China is aiming to develop around 100 domestic textile brands that can compete in the international market, which account for about 20 percent of the value of total textile exports.
Compiled by Caijing
staff
(Caijing.com.cn)
China’s three-year plan to revitalize
its ailing textile industry will focus on developing domestic brands and
encouraging higher value-added content, according to a statement published on
the central government’s website.
China’s textile
sector has been ravaged by the decline in global trade, with first-quarter
apparel exports falling 5 percent year-on-year to USD 7.43 billion, according to
customs data.
“Since the second half
of 2008, the global financial crisis has severely hurt China's textile
industry, with falling demand leading to excess capacity, financing difficulties
and job losses.
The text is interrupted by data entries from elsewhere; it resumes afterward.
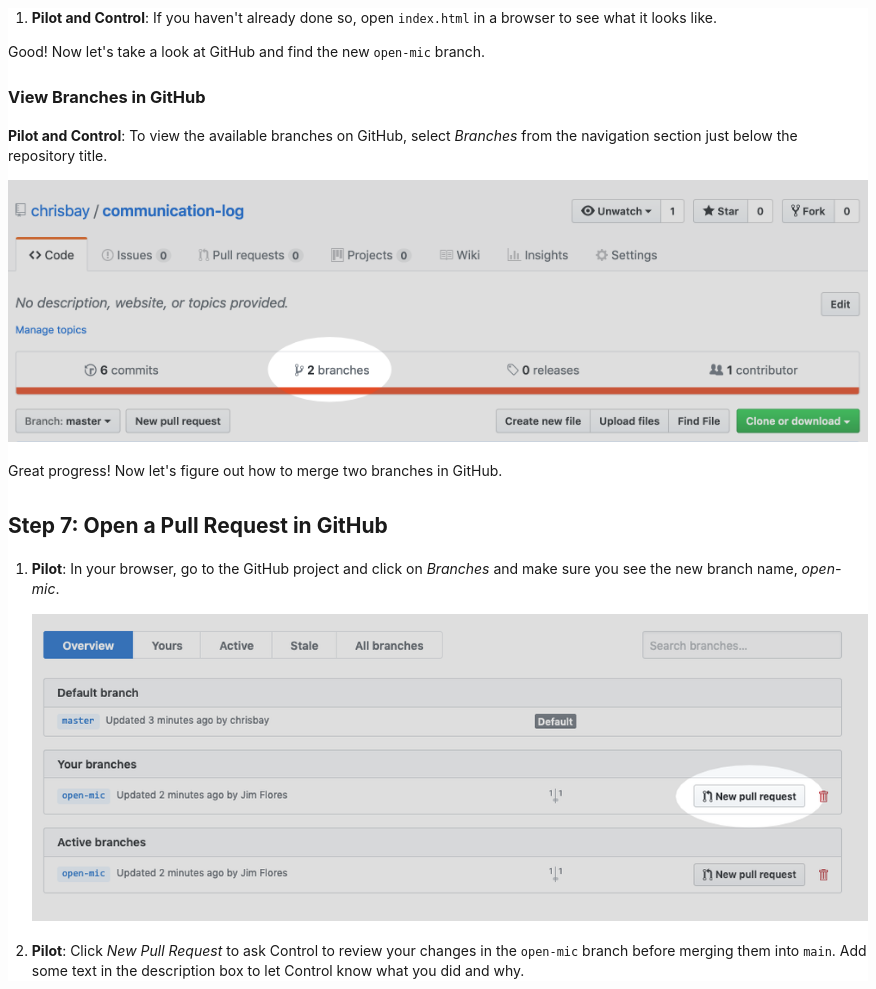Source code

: 1. **Pilot and Control**: If you haven't already done so, open `index.html`
   in a browser to see what it looks like.

Good! Now let's take a look at GitHub and find the new `open-mic` branch.

### View Branches in GitHub

**Pilot and Control**: To view the available branches on GitHub, select
*Branches* from the navigation section just below the repository title.

![A GitHub repository page with the Branches button highlighted](pictures/two-branches.png)

Great progress! Now let's figure out how to merge two branches in GitHub.

## Step 7: Open a Pull Request in GitHub

1. **Pilot**: In your browser, go to the GitHub project and click on *Branches*
   and make sure you see the new branch name, *open-mic*.

   ![The Branches page of a repo, with a button to open a new pull request to the right of each feature branch](pictures/new-pr-button.png)

1. **Pilot**: Click *New Pull Request* to ask Control to review your changes in
   the `open-mic` branch before merging them into `main`. Add some text in
   the description box to let Control know what you did and why.
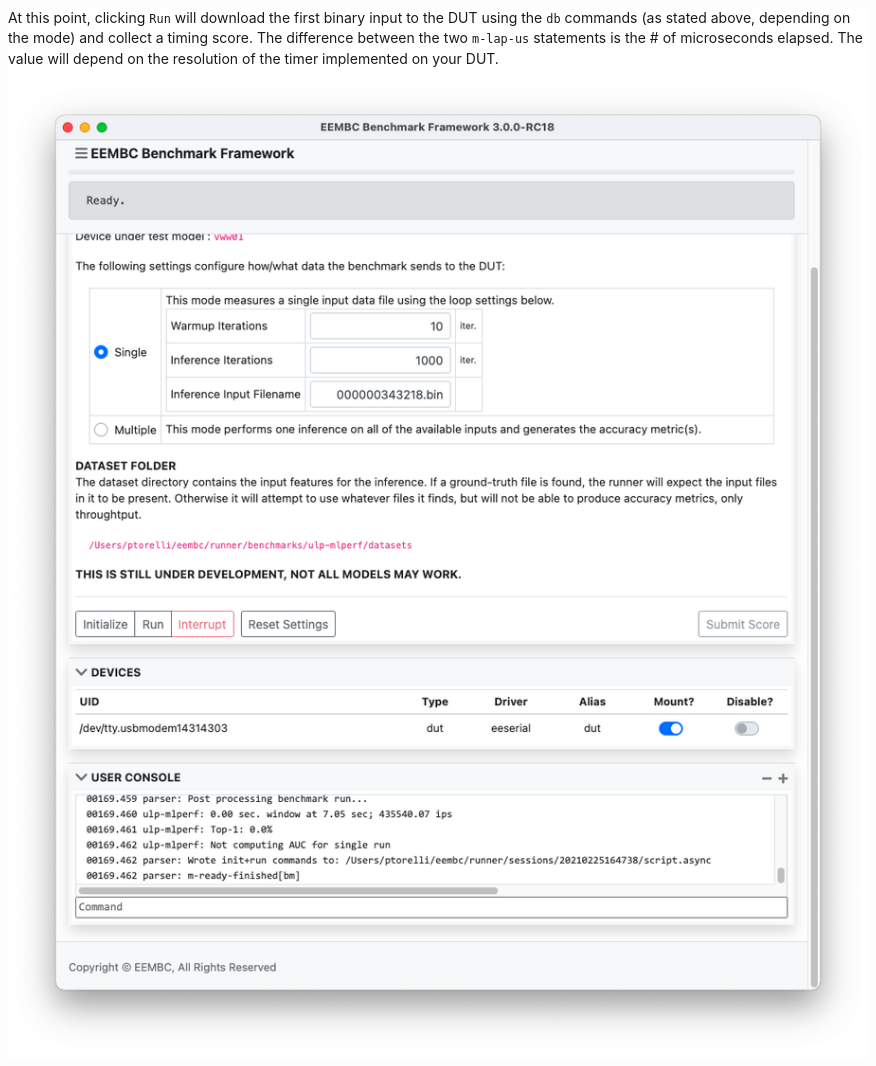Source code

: At this point, clicking `Run` will download the first binary input to the DUT using the `db` commands (as stated above, depending on the mode) and collect a timing score. The difference between the two `m-lap-us` statements is the # of microseconds elapsed. The value will depend on the resolution of the timer implemented on your DUT.

![Successful invocation](img/img-5.png)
China's textile industry is going
through the most difficult period it has seen for years,” the statement
said.
China Textile Industry
Association vice chairman Wang Tiankai earlier told Caijing that the industry
had petitioned Beijing for a further increase in the export
tax rebate from 15 to 17 percent, to help prop up struggling small and
medium-sized enterprises.
Beijing is yet to
reach a decision as it weighs likely criticism from its trading partners in the
U.S and EU against the need to keep unemployment in the labor-intensive industry
under control.
According to the
statement, the government remains confident that China’s
comparative price advantage in the global market will sustain industry
growth.
The plan’s target to
export US$ 240 billion of textile products by 2011 appears to be conservative,
as this level of growth implies an average annual rate of 8 percent, below the
8.2 percent growth rate recorded last year as the global financial crisis began
to bite.
China’s textile
producers operate on extremely tight margins with high exposure to shifts in the
prices of raw materials and fluctuations in global demand. Clothing and footwear
makers in the Pearl River Delta area suffered greatly towards the end of last
year as demand collapsed, forcing thousands of factory closures.
“We must take effective
measures to stabilize the domestic and foreign markets, eliminate inefficiency
and optimize the use of technology to promote the sustained and healthy growth
of the textile industry,” the statement said.
China aims to
increase the valued-added output from textiles to 1.2 trillion yuan by the end
of 2011, with an average annual growth rate of 10 percent per year, according to
the details released in the statement.
A key part of its
strategy is the development and promotion of around 100 domestic textile brands
that can compete in the international market, with the plan aiming for these
brands to account for about 20 percent of the value of total textile
exports.
The plan also
specifically mentions raising value-added output in central and western
China.
China has so far
announced detailed revitalization plans for four industries, the others being
autos, steel and electronics and IT, with plans for a further six industries set
to be unveiled during the course of the year.